▶ **Source material**:
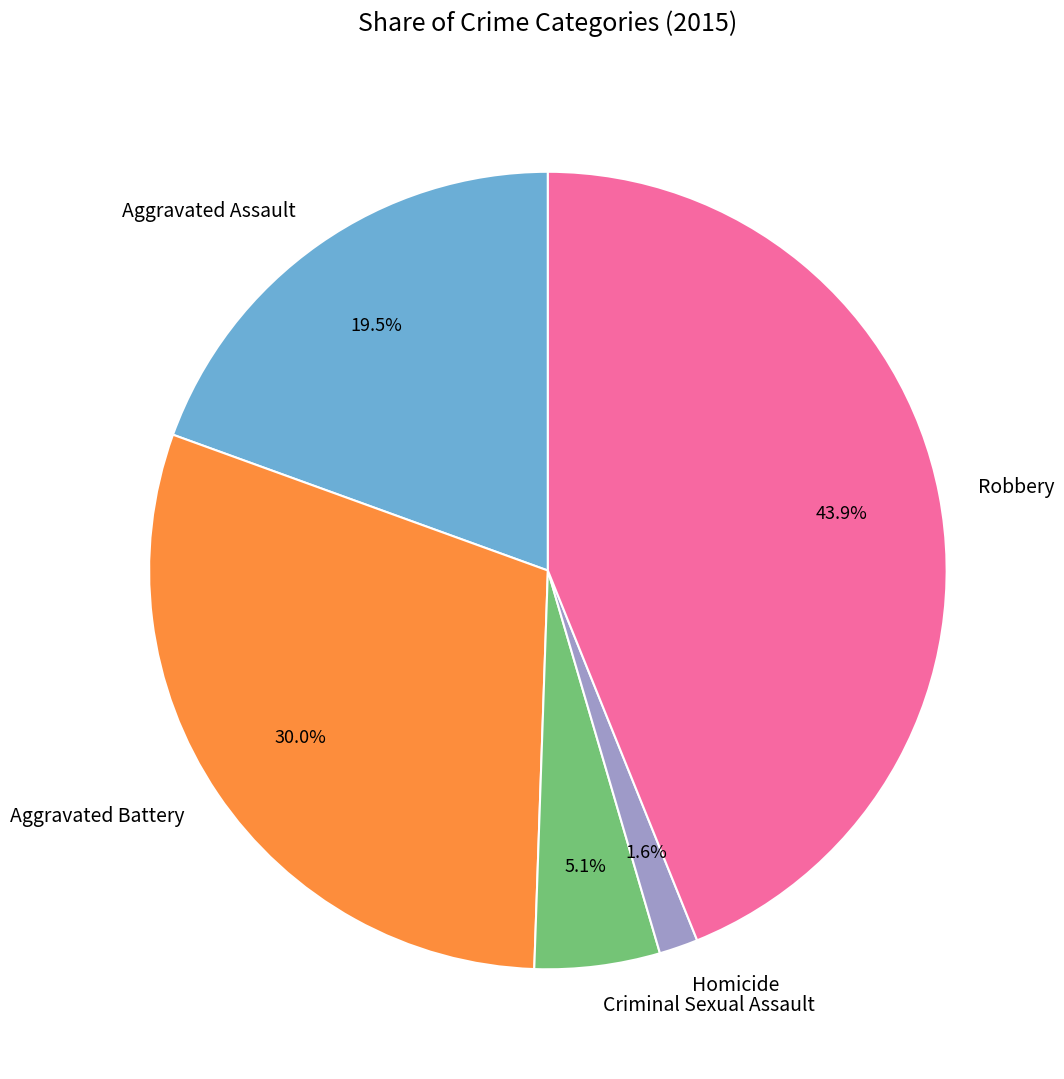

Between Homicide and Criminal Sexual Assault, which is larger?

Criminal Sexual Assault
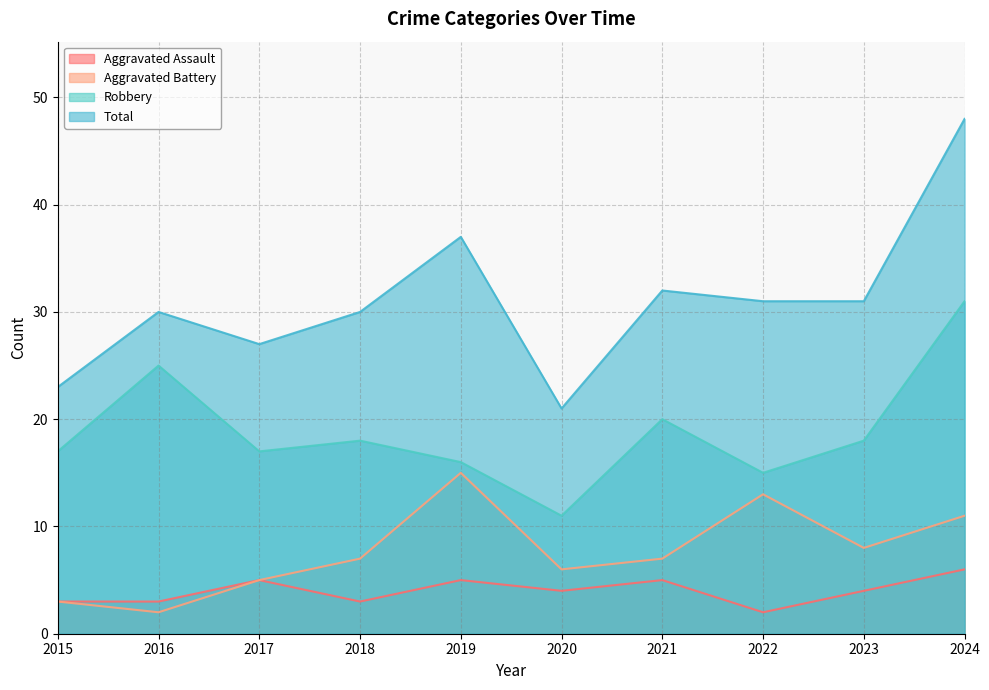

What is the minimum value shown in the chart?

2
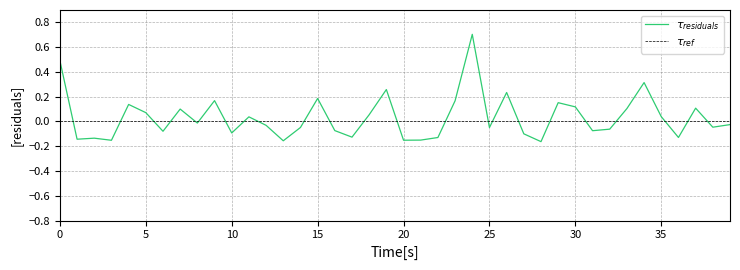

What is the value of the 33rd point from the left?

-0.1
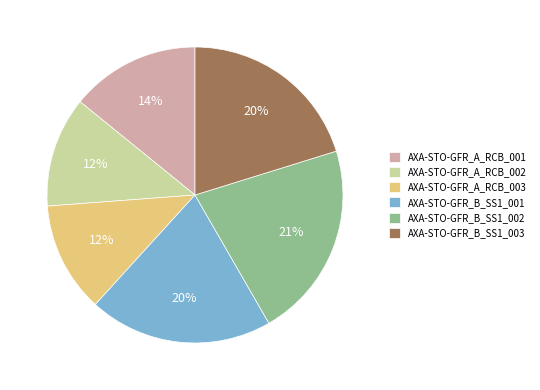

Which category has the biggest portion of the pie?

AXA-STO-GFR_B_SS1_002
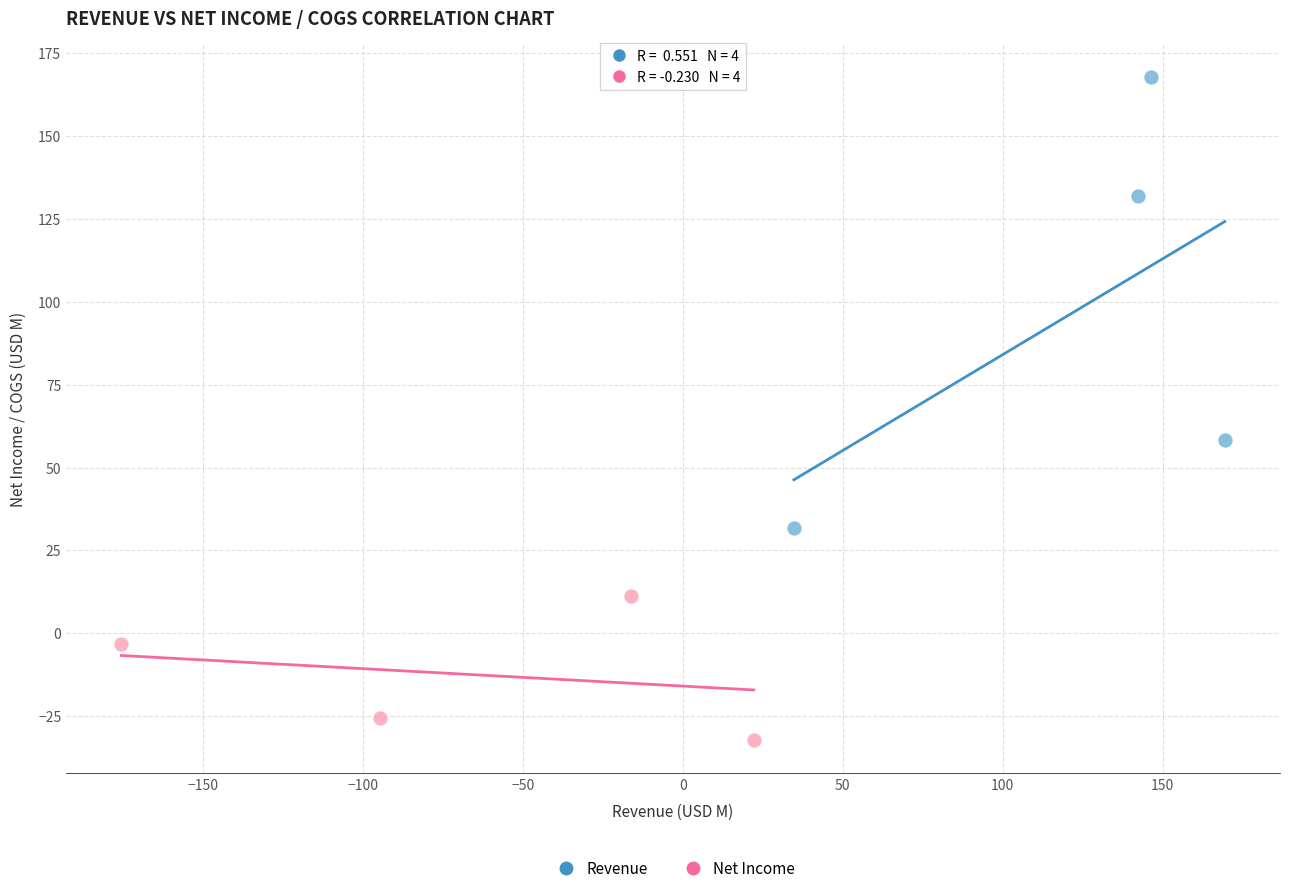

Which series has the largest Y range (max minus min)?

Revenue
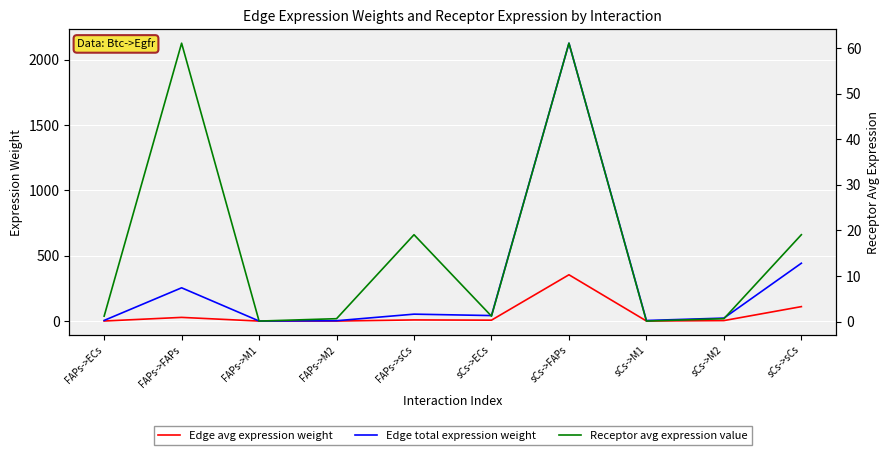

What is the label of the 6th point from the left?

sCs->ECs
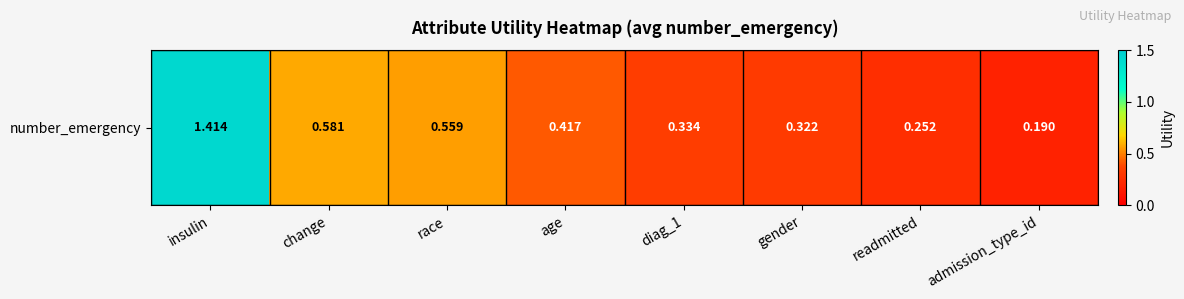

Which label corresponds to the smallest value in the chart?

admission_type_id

▶ **What is required**:
Copy out the text of every row above word for word, leaving out the pictures.

▶ **Your response**:
Between Homicide and Criminal Sexual Assault, which is larger?

Criminal Sexual Assault

What is the minimum value shown in the chart?

2

What is the value of the 33rd point from the left?

-0.1

Which category has the biggest portion of the pie?

AXA-STO-GFR_B_SS1_002

Which series has the largest Y range (max minus min)?

Revenue

What is the label of the 6th point from the left?

sCs->ECs

Which label corresponds to the smallest value in the chart?

admission_type_id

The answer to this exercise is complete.